* _Passage shown_:

╔══

Dispatches From the Frontline of Economic Inequality in a Time of Covid

What data from Manchester’s leading food support agencies and professionals tells us about food insecurity and the challenges of food provision for those who need it most.

The Growing Challenge of Food Insecurity in the UK

With years of austerity, layers of clumsy social security reform, benefit sanctioning, and the growing unaffordability of basic foods, food insecurity in the UK has reached staggering proportions.  

The evidence is all around us, with the Trussell Trust reporting that distribution of three-day emergency food parcels increased by 74% between 2015 and 2020. UK food insecurity has quadrupled to impact 16% of the British population, with 3 million people now living in households where someone has to skip meals (Loopstra 2020).

As if things weren’t difficult enough, the financial, social and health impacts of Brexit and Covid have also added new complexity and challenge to the job of feeding hungry people.

Food Banks – a focal point of wider social ills?

A new paper, Food support provision in COVID-19 times by Manchester University academic Filippo Oncini explores how voluntary food provision such as holiday hunger programmes, community kitchens, soup vans, food pantries and especially the modern food bank, an often emotive and highly visible representation of people’s daily struggles, have become a focal point of so much more than just the distribution of essential food for the hungry.

╚══

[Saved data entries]

╔══

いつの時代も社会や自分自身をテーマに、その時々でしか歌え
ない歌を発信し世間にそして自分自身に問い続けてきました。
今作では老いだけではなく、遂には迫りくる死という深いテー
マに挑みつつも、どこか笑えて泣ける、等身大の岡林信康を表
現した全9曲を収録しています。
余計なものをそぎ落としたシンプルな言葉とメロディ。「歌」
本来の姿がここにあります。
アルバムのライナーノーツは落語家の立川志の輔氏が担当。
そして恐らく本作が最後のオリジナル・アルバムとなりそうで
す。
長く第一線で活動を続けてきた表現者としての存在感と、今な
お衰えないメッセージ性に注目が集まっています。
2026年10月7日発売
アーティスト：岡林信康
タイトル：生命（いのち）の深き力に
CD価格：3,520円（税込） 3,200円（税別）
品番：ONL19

╚══

* _Try it_:
Please state by what percentage the food insecurity article says distribution of three-day emergency food parcels increased between 2015 and 2020.

* _Written response_:
74%